To my mind the hierarchy is simple:
- accurate prediction>mechanism
- knowing mechanism>ignorance about mechanism
If you adopt this view then the big data (#1) and certainly the phenomenological (#3) methods become viable and often the quickest routes to prediction. The main argument against #1 and #3 as predictive mechanisms is that because they are missing mechanism they cannot accurately extrapolate into new conditions (for example see Dunham, Arthur E., and Steven J. Beaupre. “Ecological experiments: scale, phenomenology, mechanism, and the illusion of generality.” Experimental ecology: issues and perspectives. Oxford University Press, New York, New York, USA (1998): 27-49. -I think they’re wrong but it is a provocative read I recommend to every grad student). I think this argument is given a lot more weight than it deserves. First, who says there is extrapolation – in the example of global patterns of diversity there was no extrapolation. Second, yes, in true extrapolation the regression approaches can fail – but so do the mechanistic ones often! Ecology is highly contingent and when you change contexts enough, regression relationships fall apart but so do basic assumptions about what the most important processes are.

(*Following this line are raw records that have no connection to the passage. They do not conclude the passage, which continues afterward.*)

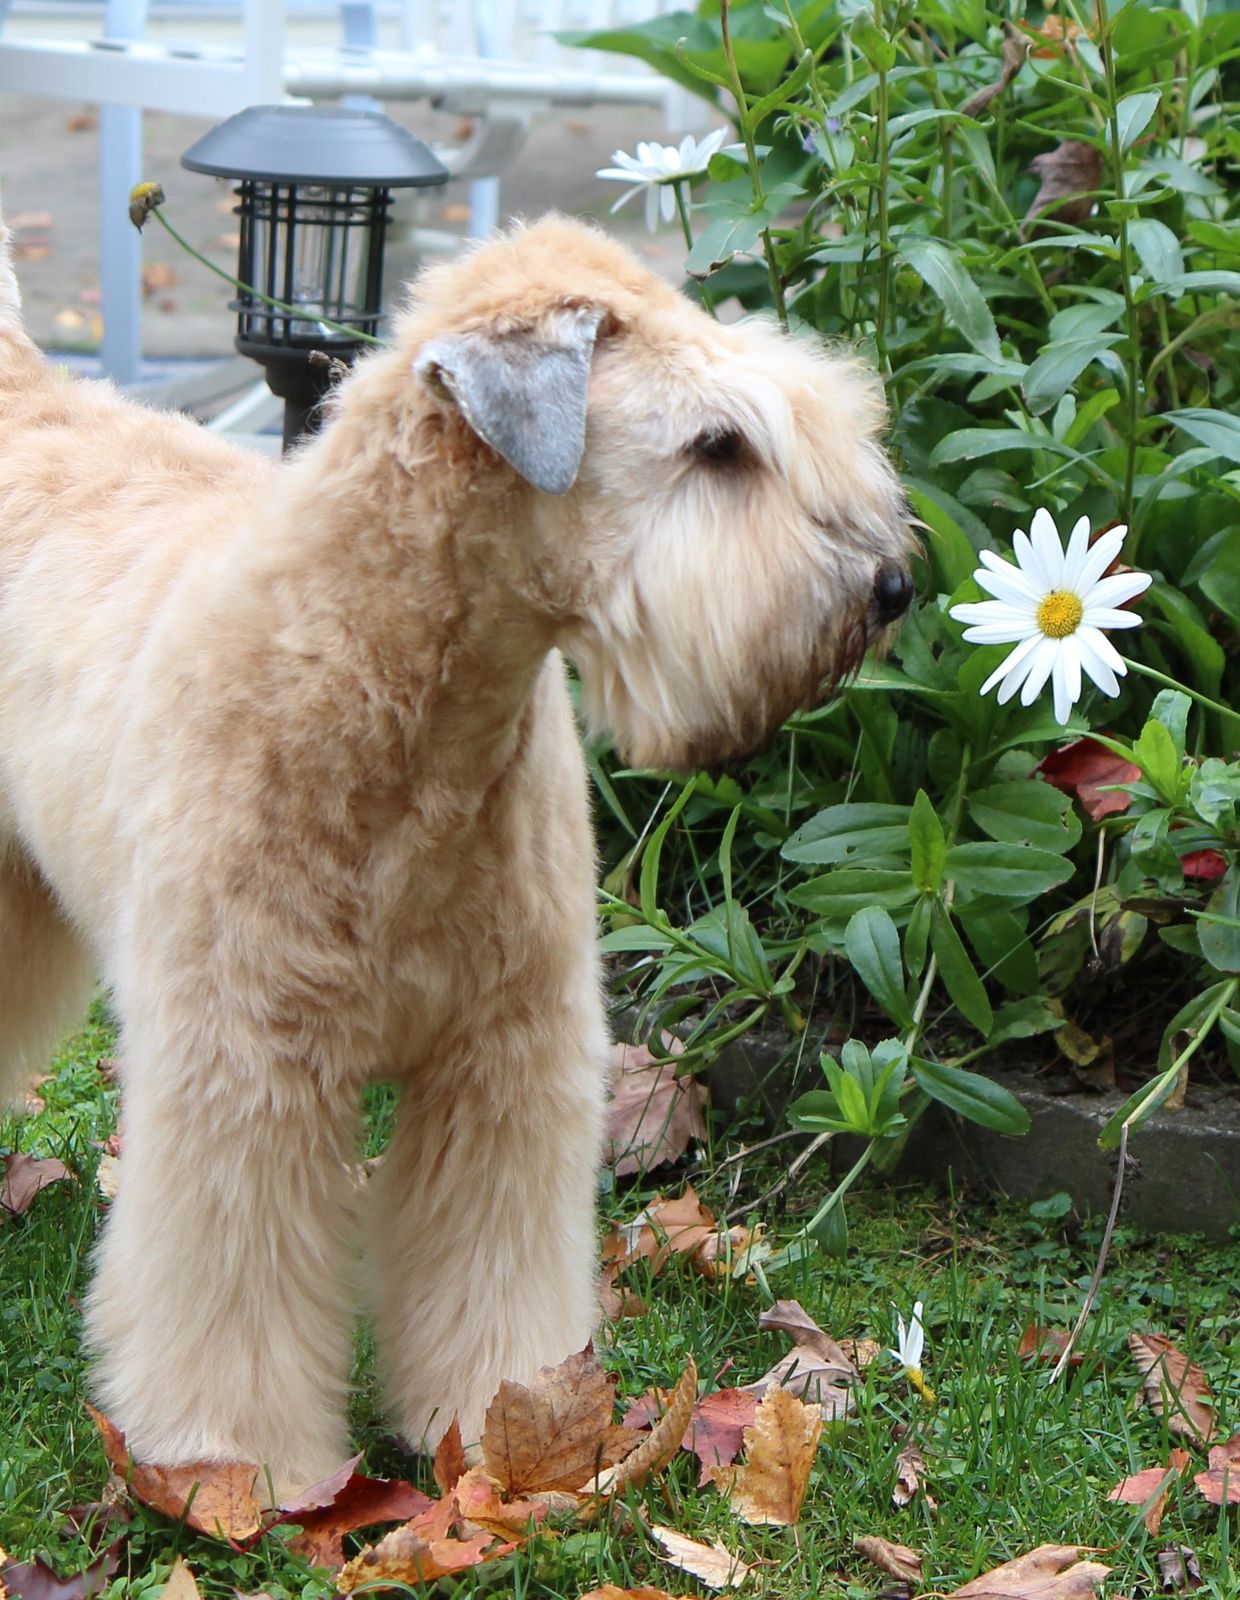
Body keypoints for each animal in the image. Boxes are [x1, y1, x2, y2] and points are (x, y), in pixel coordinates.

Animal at [0, 206, 913, 1493]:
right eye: (718, 445)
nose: (892, 584)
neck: (388, 698)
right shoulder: (244, 1070)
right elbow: (231, 1291)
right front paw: (242, 1469)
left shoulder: (504, 1060)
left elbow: (491, 1267)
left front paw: (512, 1427)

So in summary, I would argue that there is more than one way to make a prediction. And they’re all viable routes. Mechanism is a nice-to-have but by no means a must-have for advancing science. Or as I prefer to think about it, the problem is not so much pursuit of mechanism but pursuit of reductionist mechanism (explaining everything by smaller things). #1 and #3 are arguably as if not more mechanistic than #2 once you let go of the reductionist paradigm. People will say #2 is (in either the height or diversity examples) more mechanistic because it is more getting at ultimate causes. But really genes and species interactions are both pretty so “ultimate” they lack much direct link to the topics at hand – the links in the regression are much more obvious.
I know this is a non-mainstream view and I’m expecting a lot of discussion (with Jeremy at the lead). Which is great. But please – intelligent comments. Don’t argue by religious fervor and just say “reductionist mechanistic predictions work better” (please specify by what measure, give specific examples) or just say “its not real science if it doesn’t have reductionist mechanism” (go tell that to the physicists and the climatologists and the epidemiologists).